• **Work to complete**:
1) Can you repeat the passage of the article about the jailed Islamic State fanatic, starting at "An unqualified teacher" and ending at "propaganda by Haque."?
2) Could you pick up the article about the jailed Islamic State fanatic and continue it from its last sentence?

(Document section Opens)

Islamic State fanatic jailed for building 'mini militia' of child terrorists in London

Islamic State fanatic jailed for building 'mini militia' of child terrorists in London

An unqualified teacher who trained a "mini militia" of children for terrorist attacks in London has been jailed in England for life with a minimum term of 25 years.

Islamic State (IS) fanatic Umar Haque, 25, planned to use guns and a car bomb to strike 30 high-profile targets including Big Ben, the Queen's Guard and Westfield shopping centre.

He enlisted helpers at the Ripple Road mosque in Barking, east London, where he secretly brainwashed 16 children as young as 11 through terrorism role play and exercises.

The boys have been left "traumatised" from being shown gory IS propaganda by Haque.

The defendant had also admitted playing an IS film to pupils at the Lantern of Knowledge fee-paying school in Leyton where he had worked, the Old Bailey heard.

(Document section Closes)
(Data under study Opens)

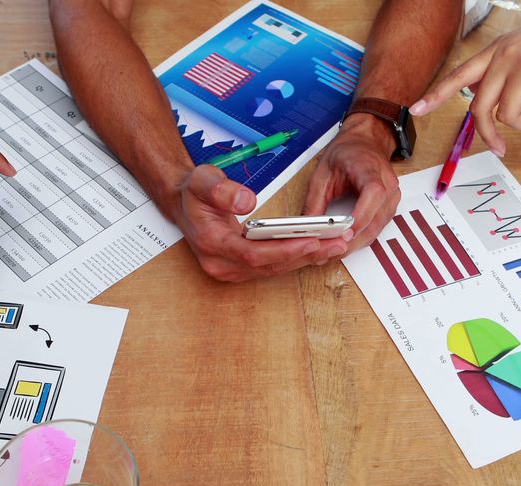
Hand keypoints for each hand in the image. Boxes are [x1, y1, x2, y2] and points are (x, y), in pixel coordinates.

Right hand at [170, 165, 345, 281]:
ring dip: (307, 257)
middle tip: (337, 242)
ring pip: (275, 268)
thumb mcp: (202, 180)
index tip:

(Data under study Closes)

• **Answer list**:
1)
An unqualified teacher who trained a "mini militia" of children for terrorist attacks in London has been jailed in England for life with a minimum term of 25 years.

Islamic State (IS) fanatic Umar Haque, 25, planned to use guns and a car bomb to strike 30 high-profile targets including Big Ben, the Queen's Guard and Westfield shopping centre.

He enlisted helpers at the Ripple Road mosque in Barking, east London, where he secretly brainwashed 16 children as young as 11 through terrorism role play and exercises.

The boys have been left "traumatised" from being shown gory IS propaganda by Haque.

2)
Sentencing, Mr Justice Haddon-Cave said Haque wanted to do "something big" and his ambition was "extreme and alarming".

The worst aspect was the deliberate and sustained grooming of children to join a "mini militia" unbeknown to their parents who had paid for after-school classes at the mosque.

He is a "very real" threat to the young and old alike, the judge said.

"Haque was a dangerous liar. He is intelligent, articulate and persuasive with an easy smile. He is narcissistic and clearly enjoys the power he wields over others."

Umar Haque.
Umar Haque.

The judge told Haque: "You have violated the Koran and Islam by your actions as well as the law of all civilised people. It is hoped you will come to realise this."

Haque ranted about "domination", "hunger and insecurity" as he was sent down.

Fundraiser Abuthaher Mamun, 19, who was said to have "renounced" Haque's extremist view of Islam, was jailed for 12 years with a further year on extended licence.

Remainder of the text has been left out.